# Smoked a little bit of cheese



## TNJAKE (Feb 8, 2020)

Been planning a cheese smoke for a while now but the mild winter has kept me from doing it. Woke up Friday morning to this and decided the time was perfect 






We have been buying cheese now for a while for this smoke and managed to gather 30lbs. My mom had 10lbs for me as well but the snow prevented her from bringing it which turned out to be a blessing because I was short on smoker room. Heres what I smoked.......





Cut it all up and laid it on cooling racks





Had to do this in 3 separate batches on the smoker. Smoked for 3hrs per batch using apple wood in my amazen tube. Total time for 30lbs of cheese was 9hrs. Smoker was around 50° for the duration. Heres a couple of action shots.

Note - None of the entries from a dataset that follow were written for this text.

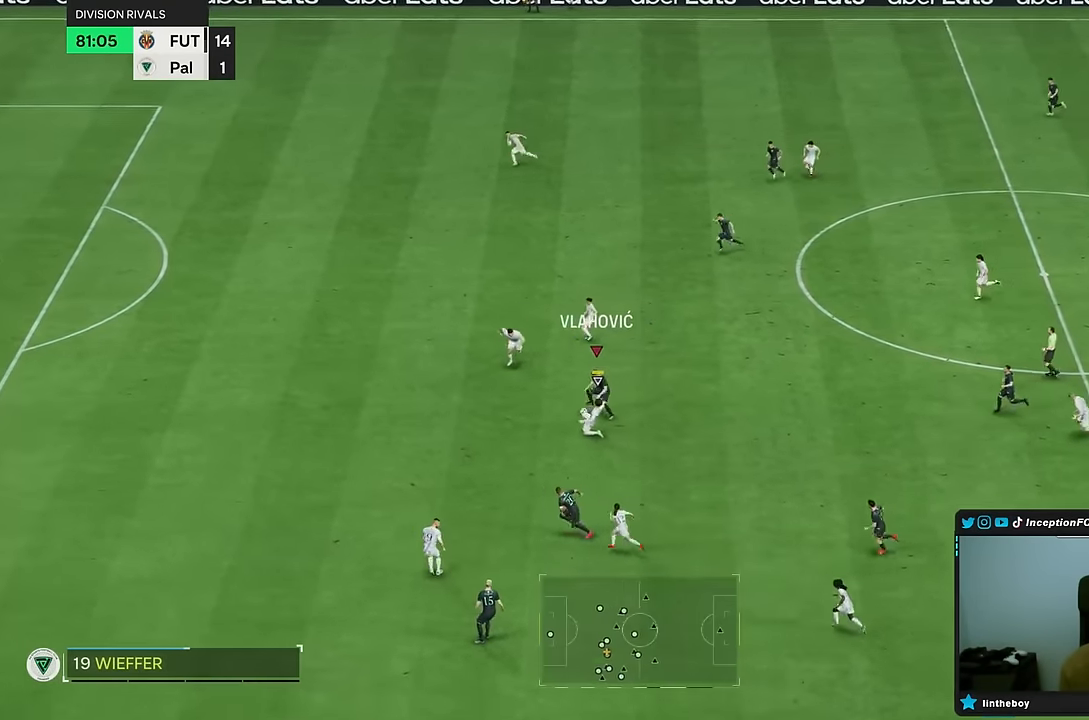
{"buttons": [], "left_stick": "left", "right_stick": "center", "events": [[33, "right_stick", "center"]]}
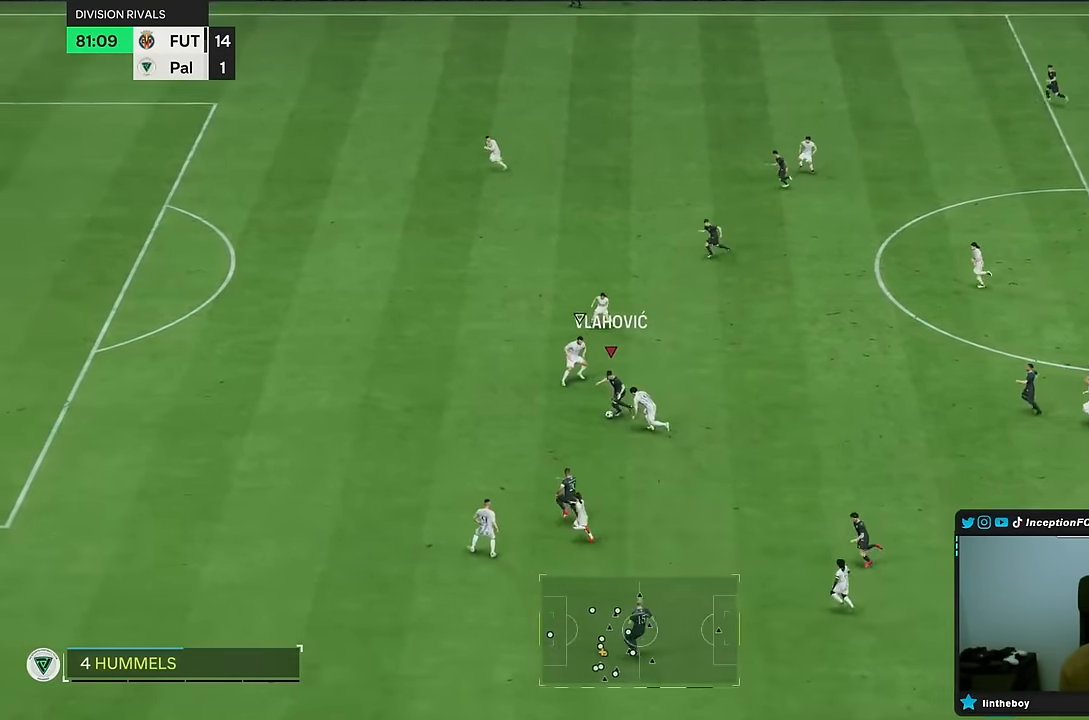
{"buttons": ["R2"], "left_stick": "left", "right_stick": "center", "events": [[117, "R2", "down"]]}
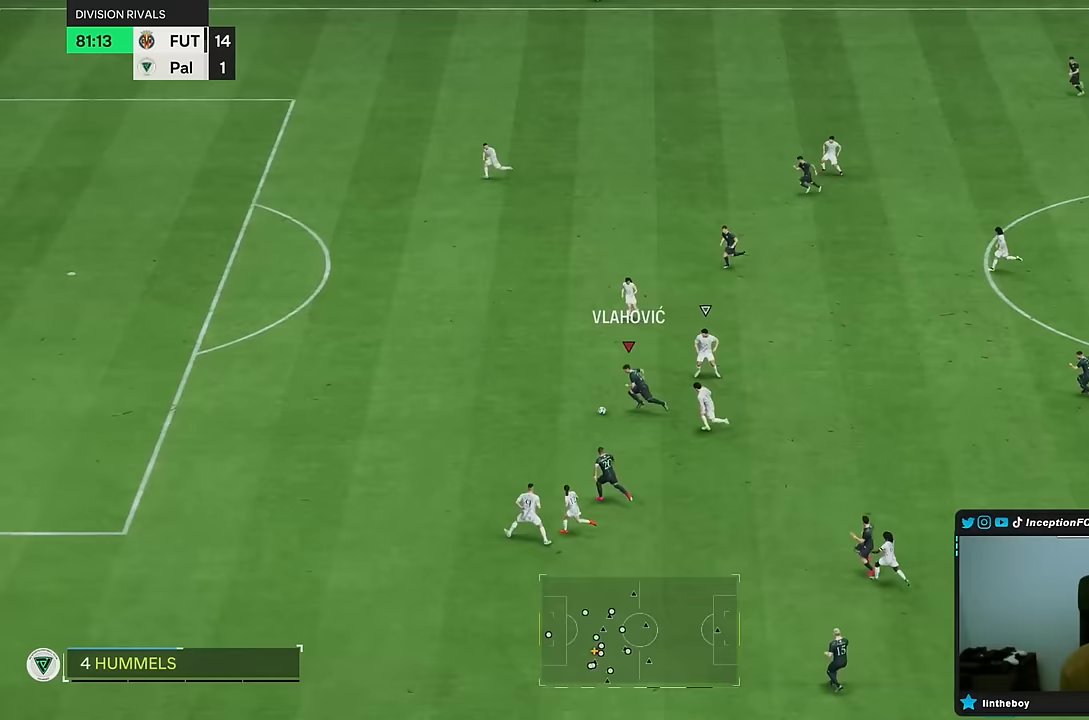
{"buttons": ["R2"], "left_stick": "left", "right_stick": "center", "events": []}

After the 3rd batch went in I tasted some from the first batch which had been sitting outside for 6hrs and it was delicious. Heres the final product.....





The cheese took on some really great color. Rested in the fridge for 24hrs. Wiped off the sweat afterward and vac sealed.  65 bags of cheese. Gonna give away to friends and family and enjoy the rest over the summer. Sitting in the fridge to mellow a bit for a couple of weeks.





Thanks for looking


----------



## Kevin DeShazo (Feb 8, 2020)

Thats some sexy cheese


----------



## jcam222 (Feb 8, 2020)

Looks awesome Jake. Some of my favs there too the Seriously Sharp, Jarlsberg , Le Gruyere  and Kerrygold are all high on my list. The Black Diamond tops the list!


----------



## 6GRILLZNTN (Feb 8, 2020)

Heck Yea Jake!  Good looking cheese!

Dave


----------



## fivetricks (Feb 8, 2020)

Looks like you're a Sam's club member!

That Irish cheddar on the bottom left doesn't take smoke too well, but it's still a great cheese.. I cracked some at Christmas which was about a year after it was smoked and I was disappointed with the absorbtion of smoke, but the cheese was still quite good.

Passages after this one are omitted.